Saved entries
============

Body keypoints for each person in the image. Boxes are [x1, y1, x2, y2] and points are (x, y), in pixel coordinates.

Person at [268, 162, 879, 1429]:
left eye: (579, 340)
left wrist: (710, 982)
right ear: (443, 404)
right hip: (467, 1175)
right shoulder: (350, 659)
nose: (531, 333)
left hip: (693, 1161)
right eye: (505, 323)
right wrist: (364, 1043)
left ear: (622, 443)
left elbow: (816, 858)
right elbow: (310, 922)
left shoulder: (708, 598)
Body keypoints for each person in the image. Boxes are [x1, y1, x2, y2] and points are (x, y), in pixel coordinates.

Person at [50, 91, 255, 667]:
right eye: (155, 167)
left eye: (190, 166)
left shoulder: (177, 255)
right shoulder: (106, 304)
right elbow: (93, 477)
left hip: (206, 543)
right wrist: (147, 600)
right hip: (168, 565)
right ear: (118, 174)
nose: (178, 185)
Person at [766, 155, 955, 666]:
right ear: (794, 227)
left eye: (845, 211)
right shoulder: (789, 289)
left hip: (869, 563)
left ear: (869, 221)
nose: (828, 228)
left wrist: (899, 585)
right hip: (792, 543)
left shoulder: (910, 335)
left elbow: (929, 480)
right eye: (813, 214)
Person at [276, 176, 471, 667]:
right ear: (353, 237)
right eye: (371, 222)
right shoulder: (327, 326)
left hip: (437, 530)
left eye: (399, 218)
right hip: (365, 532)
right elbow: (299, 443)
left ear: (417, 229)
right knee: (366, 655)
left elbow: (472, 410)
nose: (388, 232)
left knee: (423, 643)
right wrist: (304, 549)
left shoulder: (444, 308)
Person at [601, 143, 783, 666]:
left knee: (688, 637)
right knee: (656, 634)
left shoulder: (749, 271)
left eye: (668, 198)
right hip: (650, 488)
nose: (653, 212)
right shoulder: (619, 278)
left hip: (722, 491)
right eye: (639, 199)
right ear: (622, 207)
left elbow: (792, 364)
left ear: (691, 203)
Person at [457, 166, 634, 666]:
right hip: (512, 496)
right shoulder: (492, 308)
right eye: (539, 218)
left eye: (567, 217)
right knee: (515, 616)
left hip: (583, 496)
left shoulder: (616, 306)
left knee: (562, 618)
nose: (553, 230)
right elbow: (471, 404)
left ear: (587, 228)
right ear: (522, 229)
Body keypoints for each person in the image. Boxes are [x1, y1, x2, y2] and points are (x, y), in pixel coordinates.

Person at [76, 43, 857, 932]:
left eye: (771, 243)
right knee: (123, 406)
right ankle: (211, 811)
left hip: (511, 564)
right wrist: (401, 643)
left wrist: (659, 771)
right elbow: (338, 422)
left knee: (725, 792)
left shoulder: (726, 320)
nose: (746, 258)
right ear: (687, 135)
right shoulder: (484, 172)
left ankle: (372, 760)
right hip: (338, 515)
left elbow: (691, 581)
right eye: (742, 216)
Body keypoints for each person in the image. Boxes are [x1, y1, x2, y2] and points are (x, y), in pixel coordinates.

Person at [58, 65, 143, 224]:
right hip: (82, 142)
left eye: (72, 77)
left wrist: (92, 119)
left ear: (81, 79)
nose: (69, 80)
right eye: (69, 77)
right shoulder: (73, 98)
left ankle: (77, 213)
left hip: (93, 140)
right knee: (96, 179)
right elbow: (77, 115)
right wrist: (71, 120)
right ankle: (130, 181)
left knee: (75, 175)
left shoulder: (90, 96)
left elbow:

============

Return exactly the line that contains "right ear: (522, 229)" and every line after it, through the last line of the records.

right ear: (522, 229)
Body keypoints for each person in the image. Boxes are [x1, y1, x2, y2] and points are (x, y), in pixel coordinates.

Person at [76, 43, 857, 932]:
left eye: (771, 243)
right knee: (123, 406)
right ankle: (211, 811)
left hip: (511, 564)
right wrist: (401, 643)
left wrist: (659, 771)
right elbow: (338, 422)
left knee: (725, 792)
left shoulder: (726, 320)
nose: (746, 258)
right ear: (687, 135)
right shoulder: (484, 172)
left ankle: (372, 760)
right hip: (338, 515)
left elbow: (691, 581)
right eye: (742, 216)
Body keypoints for each person in the image. Boxes are [x1, y1, x2, y2] and points are (x, y), in pixel coordinates.

Person at [58, 65, 143, 224]:
right hip: (82, 142)
left eye: (72, 77)
left wrist: (92, 119)
left ear: (81, 79)
nose: (69, 80)
right eye: (69, 77)
right shoulder: (73, 98)
left ankle: (77, 213)
left hip: (93, 140)
right knee: (96, 179)
right elbow: (77, 115)
right wrist: (71, 120)
right ankle: (130, 181)
left knee: (75, 175)
left shoulder: (90, 96)
left elbow:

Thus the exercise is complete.